Project based on: https://fivethirtyeight.com/features/can-you-split-the-states/
Suppose you remove a set of states (not necessarily four) so that you have two distinct contiguous regions among the lower 48 states, where the larger region has area A and the smaller region has area B. What states should you remove to maximize area B? (Was Philip’s intuition correct?) And what percentage of the lower 48 states’ combined area does B represent?
My answer: IL, MO, NE, CO, NM. Results in smaller half having 43.07% of the total area.

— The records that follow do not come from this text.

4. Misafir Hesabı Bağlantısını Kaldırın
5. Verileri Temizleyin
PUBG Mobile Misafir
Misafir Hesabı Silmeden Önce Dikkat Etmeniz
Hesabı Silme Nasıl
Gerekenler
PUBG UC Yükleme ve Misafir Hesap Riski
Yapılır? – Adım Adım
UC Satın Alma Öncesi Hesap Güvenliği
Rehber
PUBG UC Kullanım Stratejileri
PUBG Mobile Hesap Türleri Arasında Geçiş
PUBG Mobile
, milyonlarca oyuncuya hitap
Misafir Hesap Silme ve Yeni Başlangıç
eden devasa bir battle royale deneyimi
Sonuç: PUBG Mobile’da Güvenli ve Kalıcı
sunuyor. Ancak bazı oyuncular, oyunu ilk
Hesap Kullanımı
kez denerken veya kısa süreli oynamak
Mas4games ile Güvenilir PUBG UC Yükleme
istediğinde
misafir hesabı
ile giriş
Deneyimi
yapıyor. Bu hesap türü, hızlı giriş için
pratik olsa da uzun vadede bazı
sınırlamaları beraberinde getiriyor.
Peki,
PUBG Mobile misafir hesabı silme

Submitted answers published on FTE: https://fivethirtyeight.com/features/can-you-bowl-three-strikes/
- 42.65% removing ID, WY, NE, MO, AR, LA
- 42.73% removing NM, OK, MO, IA, MN
Funnily enough, when removing 6 states, like the first published answer did, the best removal was my original 5 and RI (the smallest state) even though RI isn't contiguous with the other removals. So, it seems my solution is better than the published ones :)
While my 5-removal has a larger smaller part than my 6-removal (43.07673% vs. 43.07237%), my 6-removal has a 0.01% difference between the two areas when the 5-removal has a 0.1% difference. By removing RI, the smaller half becomes the east half when it was the west half before.
Since the 6-removal didn't find a better path than the 5-removal, I have a strong reason to believe that my 5-removal was optimal (i.e. a 7 or more removal won't do better since it will reduce the area).
UPDATE: now we don't consider removal areas that are impossible to do better than previous removals. 6-removal with smaller than max remove area: [MO, AR, WY, NE, ID, MS], with 42.997154% for the smaller half. Similar to the first published removal, but substitutes LA for MS. 7-removal with smaller than max remove area: [MO, AR, WY, NE, ID, RI, MS], with 42.997154% for the smaller half (again, see RI).